His left eye was completely closed.
He had a 2 centimetre cut above his left eyebrow.
There was a deep laceration to his upper lip.
There was one broken tooth which had to be capped and another which subsequently had to be removed because the nerves had been killed.
He had a broken nose.
He had bruising to his back and chest and grazes to his arms.
One eye was red for two months following the assault.
He required three visits to a dentist for the dental work the first of which took approximately two hours.
Stitching was required internally along one side of his cheek where ... the teeth had almost severed through to the outside of his cheek.

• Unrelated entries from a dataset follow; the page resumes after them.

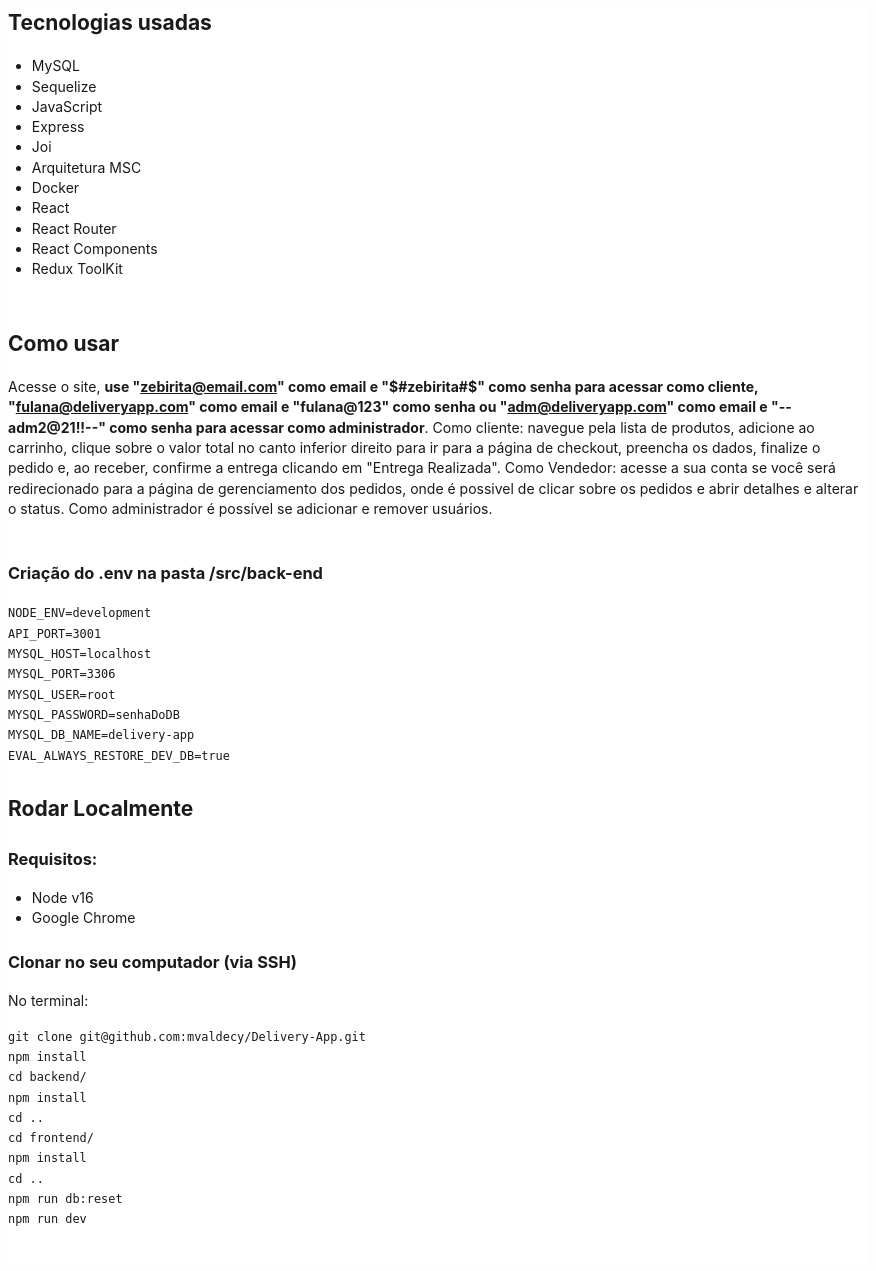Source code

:   ## Tecnologias usadas
  * MySQL
  * Sequelize
  * JavaScript
  * Express
  * Joi
  * Arquitetura MSC
  * Docker
  * React
  * React Router
  * React Components
  * Redux ToolKit
  <br><br>
  
  ## Como usar
  Acesse o site, <b>use "zebirita@email.com" como email e "$#zebirita#$" como senha para acessar como cliente, "fulana@deliveryapp.com" como email e "fulana@123" como senha ou "adm@deliveryapp.com" como email e "--adm2@21!!--" como senha para acessar como administrador</b>. Como cliente: navegue pela lista de produtos, adicione ao carrinho, clique sobre o valor total no canto inferior direito para ir para a página de checkout, preencha os dados, finalize o pedido e, ao receber, confirme a entrega clicando em "Entrega Realizada". Como Vendedor: acesse a sua conta se você será redirecionado para a página de gerenciamento dos pedidos, onde é possivel de clicar sobre os pedidos e abrir detalhes e alterar o status. Como administrador é possível se adicionar e remover usuários.<br><br>
  
  ### Criação do .env na pasta /src/back-end
    NODE_ENV=development
    API_PORT=3001
    MYSQL_HOST=localhost
    MYSQL_PORT=3306
    MYSQL_USER=root
    MYSQL_PASSWORD=senhaDoDB
    MYSQL_DB_NAME=delivery-app
    EVAL_ALWAYS_RESTORE_DEV_DB=true
      
  ## Rodar Localmente
  ### Requisitos:
   * Node v16
   * Google Chrome
    
  ### Clonar no seu computador (via SSH)
  No terminal:
  
    git clone git@github.com:mvaldecy/Delivery-App.git
    npm install
    cd backend/
    npm install
    cd ..
    cd frontend/
    npm install
    cd ..
    npm run db:reset 
    npm run dev
   <br>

He thought he was going to die.
There was evidence that his eyesight has degenerated since the incident, but in the absence of medical evidence this allegation should be ignored.I regard the present case as on the whole worse than that of Lucas (R. v. Lucas and Restrepo C.A. 252 of 1992). The observations which speak of three years as being at or above the upper end of the range were expressly posited in relation to cases "involving infliction of injuries of the nature and extent to those we see here". Those injuries were limited to a split lip, a broken tooth and a fractured cheekbone. A question of degree is involved in a comparison of this kind, but I cannot help regarding the present injuries as substantially more serious than those in Lucas.

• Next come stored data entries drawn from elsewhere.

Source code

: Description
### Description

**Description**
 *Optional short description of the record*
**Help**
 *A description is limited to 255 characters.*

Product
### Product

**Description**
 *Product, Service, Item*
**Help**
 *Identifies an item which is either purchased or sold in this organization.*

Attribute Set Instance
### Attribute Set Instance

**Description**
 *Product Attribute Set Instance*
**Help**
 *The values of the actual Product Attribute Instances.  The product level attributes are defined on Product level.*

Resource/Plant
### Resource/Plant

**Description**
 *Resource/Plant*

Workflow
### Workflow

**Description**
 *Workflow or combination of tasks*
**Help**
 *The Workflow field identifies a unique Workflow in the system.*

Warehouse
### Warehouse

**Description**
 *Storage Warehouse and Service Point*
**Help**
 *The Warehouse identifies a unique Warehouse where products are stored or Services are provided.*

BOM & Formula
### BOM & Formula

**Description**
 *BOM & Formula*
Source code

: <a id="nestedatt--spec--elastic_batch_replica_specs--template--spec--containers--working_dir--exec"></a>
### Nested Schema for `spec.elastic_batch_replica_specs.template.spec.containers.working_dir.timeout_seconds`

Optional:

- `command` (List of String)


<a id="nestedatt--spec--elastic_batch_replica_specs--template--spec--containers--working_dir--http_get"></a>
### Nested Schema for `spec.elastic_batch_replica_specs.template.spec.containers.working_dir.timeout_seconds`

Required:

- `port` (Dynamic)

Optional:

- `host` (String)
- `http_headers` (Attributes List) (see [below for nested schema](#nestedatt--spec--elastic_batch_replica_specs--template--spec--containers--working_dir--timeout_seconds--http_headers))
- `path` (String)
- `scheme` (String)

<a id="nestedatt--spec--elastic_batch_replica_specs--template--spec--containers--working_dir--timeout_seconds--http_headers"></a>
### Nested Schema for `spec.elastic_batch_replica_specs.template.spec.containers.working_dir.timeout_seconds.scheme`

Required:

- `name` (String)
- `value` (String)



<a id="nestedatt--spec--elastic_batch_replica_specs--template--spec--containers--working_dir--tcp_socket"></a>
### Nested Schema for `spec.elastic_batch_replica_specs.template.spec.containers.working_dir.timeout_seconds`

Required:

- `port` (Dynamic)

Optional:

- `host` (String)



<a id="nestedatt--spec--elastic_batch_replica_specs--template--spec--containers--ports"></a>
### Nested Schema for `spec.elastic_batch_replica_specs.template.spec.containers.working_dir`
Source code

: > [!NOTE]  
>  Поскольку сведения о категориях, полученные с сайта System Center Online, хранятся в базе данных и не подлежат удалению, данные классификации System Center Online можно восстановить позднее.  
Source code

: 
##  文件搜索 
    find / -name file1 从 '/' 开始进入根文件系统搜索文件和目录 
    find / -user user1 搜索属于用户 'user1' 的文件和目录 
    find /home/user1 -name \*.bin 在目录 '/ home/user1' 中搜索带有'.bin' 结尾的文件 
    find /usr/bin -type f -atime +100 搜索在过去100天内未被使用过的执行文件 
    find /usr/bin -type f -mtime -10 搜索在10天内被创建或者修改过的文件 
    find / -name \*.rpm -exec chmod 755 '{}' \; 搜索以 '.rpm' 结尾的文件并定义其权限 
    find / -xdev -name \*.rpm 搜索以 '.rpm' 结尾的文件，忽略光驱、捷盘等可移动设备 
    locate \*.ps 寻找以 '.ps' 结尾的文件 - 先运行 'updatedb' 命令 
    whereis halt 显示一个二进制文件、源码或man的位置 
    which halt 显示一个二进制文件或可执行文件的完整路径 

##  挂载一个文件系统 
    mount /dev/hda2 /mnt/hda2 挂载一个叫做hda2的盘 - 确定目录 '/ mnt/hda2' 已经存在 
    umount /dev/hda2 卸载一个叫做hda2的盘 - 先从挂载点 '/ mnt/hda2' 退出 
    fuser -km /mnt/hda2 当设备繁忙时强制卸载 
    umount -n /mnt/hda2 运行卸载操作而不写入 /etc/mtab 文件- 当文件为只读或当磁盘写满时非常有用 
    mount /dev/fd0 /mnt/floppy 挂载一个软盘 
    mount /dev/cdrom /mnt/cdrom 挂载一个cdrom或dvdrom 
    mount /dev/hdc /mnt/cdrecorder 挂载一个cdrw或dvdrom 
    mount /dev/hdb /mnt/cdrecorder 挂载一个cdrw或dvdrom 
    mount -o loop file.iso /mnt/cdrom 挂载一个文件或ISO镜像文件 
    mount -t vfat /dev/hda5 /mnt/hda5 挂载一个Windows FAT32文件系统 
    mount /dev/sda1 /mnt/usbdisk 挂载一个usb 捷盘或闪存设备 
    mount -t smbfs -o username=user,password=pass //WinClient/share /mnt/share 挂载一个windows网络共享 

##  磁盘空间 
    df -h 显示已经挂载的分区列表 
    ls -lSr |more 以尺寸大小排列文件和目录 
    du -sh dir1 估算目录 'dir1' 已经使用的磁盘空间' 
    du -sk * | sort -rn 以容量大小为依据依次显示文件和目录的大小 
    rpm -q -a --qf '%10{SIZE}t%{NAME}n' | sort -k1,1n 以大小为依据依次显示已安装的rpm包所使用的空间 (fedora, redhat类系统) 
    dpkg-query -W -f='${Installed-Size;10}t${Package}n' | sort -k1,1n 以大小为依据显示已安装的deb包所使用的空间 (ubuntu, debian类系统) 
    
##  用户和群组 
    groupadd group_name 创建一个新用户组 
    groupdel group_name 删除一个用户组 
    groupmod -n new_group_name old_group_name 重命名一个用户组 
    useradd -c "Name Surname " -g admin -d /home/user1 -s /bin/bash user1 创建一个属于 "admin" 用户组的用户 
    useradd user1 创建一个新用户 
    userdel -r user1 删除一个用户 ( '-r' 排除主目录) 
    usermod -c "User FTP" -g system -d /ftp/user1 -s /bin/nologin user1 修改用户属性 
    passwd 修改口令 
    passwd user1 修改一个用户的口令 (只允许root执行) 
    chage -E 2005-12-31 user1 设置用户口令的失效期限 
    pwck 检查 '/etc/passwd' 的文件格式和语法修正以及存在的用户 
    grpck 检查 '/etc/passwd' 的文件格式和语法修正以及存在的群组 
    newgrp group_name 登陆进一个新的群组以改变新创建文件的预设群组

If a comparison is made between the present case and Lucas on other aspects, on all but one the present applicant is in a worse position than Lucas. Lucas was 19 while the applicant was 24. Both had previous convictions and neither had previously been imprisoned. Both were on probation at the time of committing the offence. However Lucas' previous convictions included some offences of violence whereas the applicant's did not. Lucas had a psychiatric report that was influential in the result, linking the reasonable prospect of rehabilitation with the minimisation of a prison sentence. No appraisal of that kind is present in the instant matter. The injuries inflicted on the victim in the present matter are worse than those in the Lucas, and so are the circumstances of the assaults.
I do not regard Lucas as precluding the imposition of a head sentence of three years in circumstances such as those in the present case. The sentence on the first count of three years' imprisonment with a recommendation for parole after twelve months was in my view an appropriate sentence. I would refuse leave to appeal against it.